Conforme a apuração interna do órgão, que demonstrou falta de cumprimento de metas pelo magistrado desde antes da pandemia, a 17ª Vara do Trabalho "tem o maior acervo de processos pendentes de julgamento do Regional, ou seja, 1541 processos de um total de 63.128. Logo, o acervo que a 17ª Vara do Trabalho tem atualmente corresponde a 2,44% do total do Regional, sendo 2,37 vezes maior do que a média das 97 Varas do TRT da 9ª Região", diz a desembargadora, considerando a data de 15 de novembro deste ano.

A decisão da desembargadora também afastou a diretora da 17ª Vara do Trabalho.

Processo disciplinar será sigiloso; julgamento, não

Por meio de nota, o TRT9 confirmou que "Bento Luiz de Azambuja Moreira foi afastado depois de um processo de correição permanente que durou mais de um ano e que antecede o isolamento social imposto pela pandemia — no qual se verificou que ele não tem cumprido suas obrigações, não tem realizado audiências nem prolatado sentenças".

O julgamento do magistrado não será sigiloso, embora o procedimento administrativo corra em segredo, conforme a Resolução 135 do Conselho Nacional de Justiça, que estabelece as sanções possíveis, que variam de advertência à demissão.
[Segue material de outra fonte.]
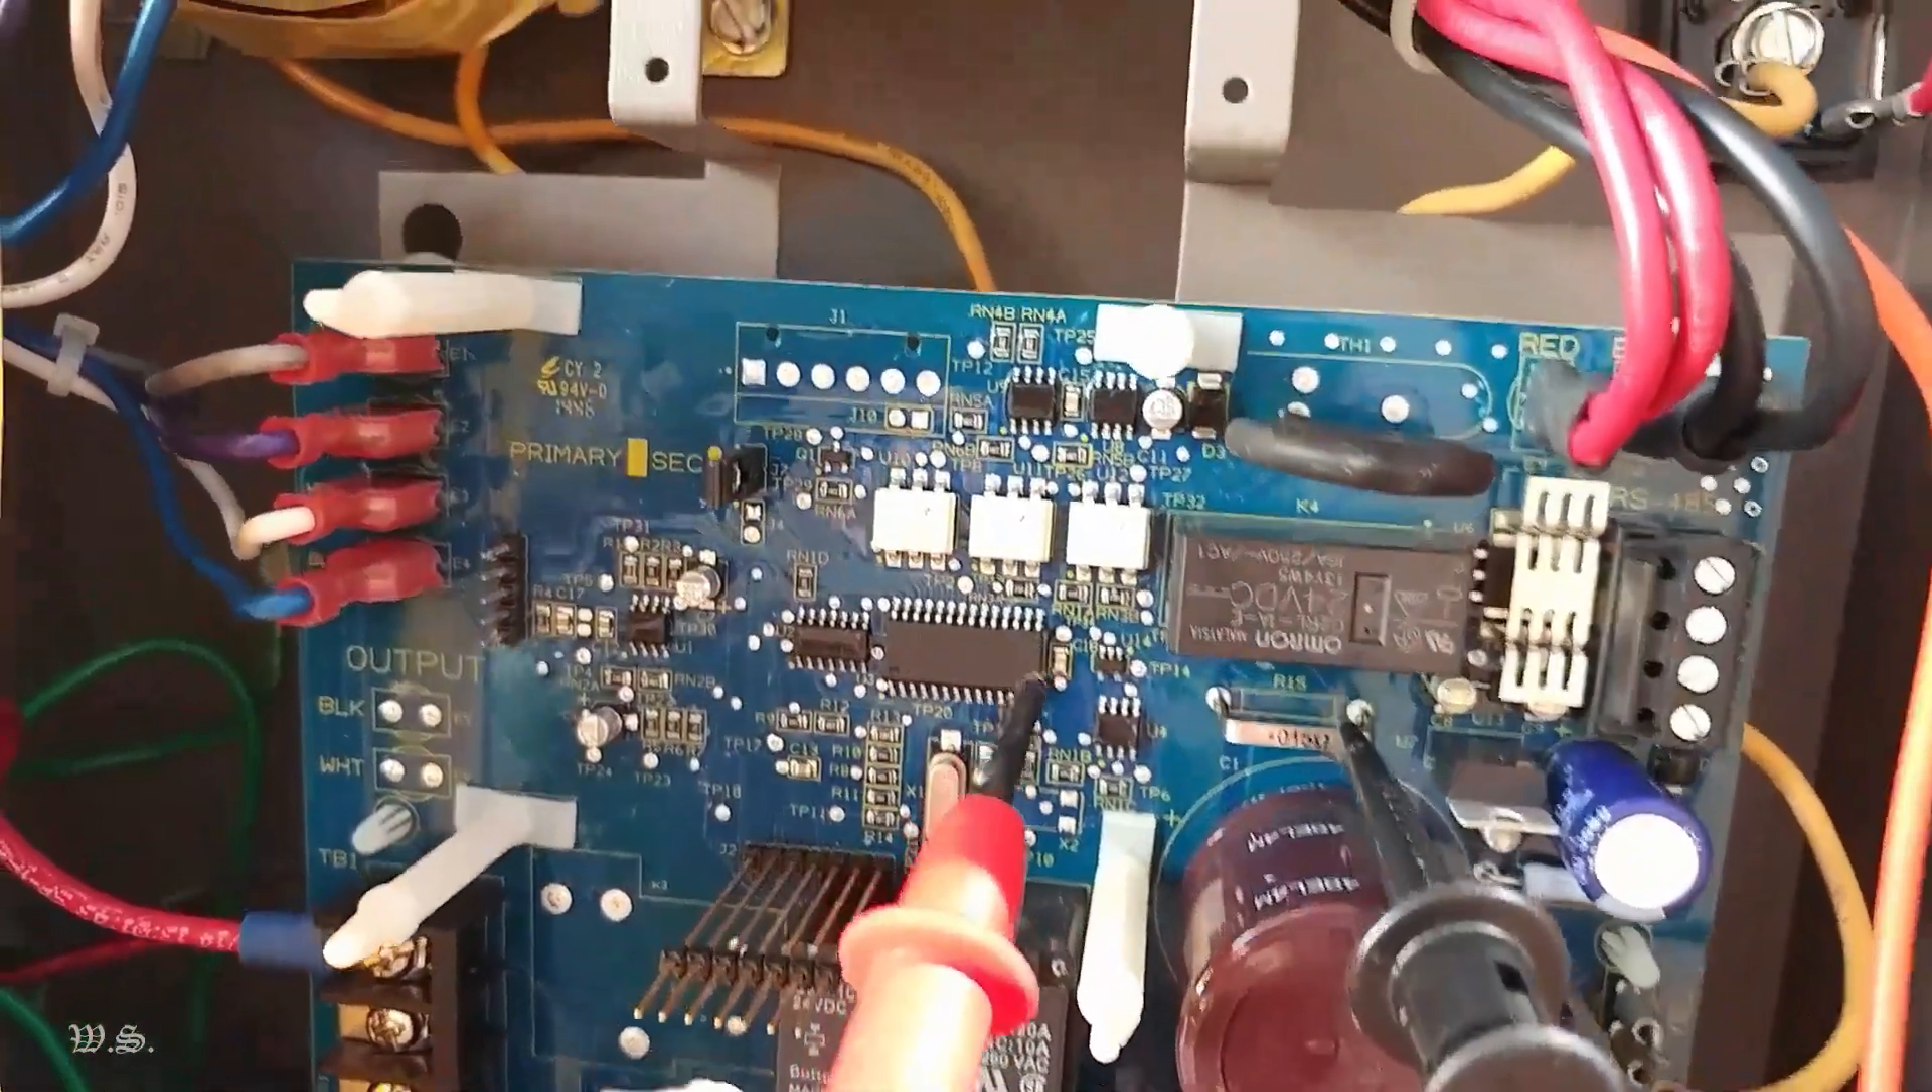I now reinstalled the mainboard ready for the test.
O TRT9 alega ter montado estrutura que oferecesse segurança para que magistrados e servidores realizassem o seu trabalho, dando continuidade ao atendimento. "Essa estrutura inclui programas que permitem a realização de audiências remotas, um sistema de comunicação que coloca em contato todos os funcionários do Tribunal e uma série de treinamentos e cursos preparatórios, em colaboração com a Escola Judicial", afirma.

A OAB-PR se manifestou de forma favorável à decisão do TRT9, alegando que o magistrado adotou "inconcebível resistência ao integral cumprimento das determinações apresentadas pela correição permanente". A ordem afirma que "a alegada incapacidade técnica do Juiz afastado transmite a impressão de falta de comprometimento com o regular desempenho da essencial atividade jurisdicional", visto que foram ofertados treinamentos, workshops e ferramentas para magistrados realizarem audiências virtuais.

A entidade critica o fato de o afastamento se dar sem prejuízo dos vencimentos do magistrado, embora esteja prevista na Lei Orgânica da Magistratura (Loman): "há muito deveria o Congresso Nacional debater e revisar referida Lei, por parecer que algumas das sanções previstas no seu art. 42 estão ultrapassadas e acabam por incentivar posturas como tais, ainda que excepcionais".

A reportagem de UOL não conseguiu contato com o juiz Bento Luiz de Azambuja Moreira para comentar o seu afastamento.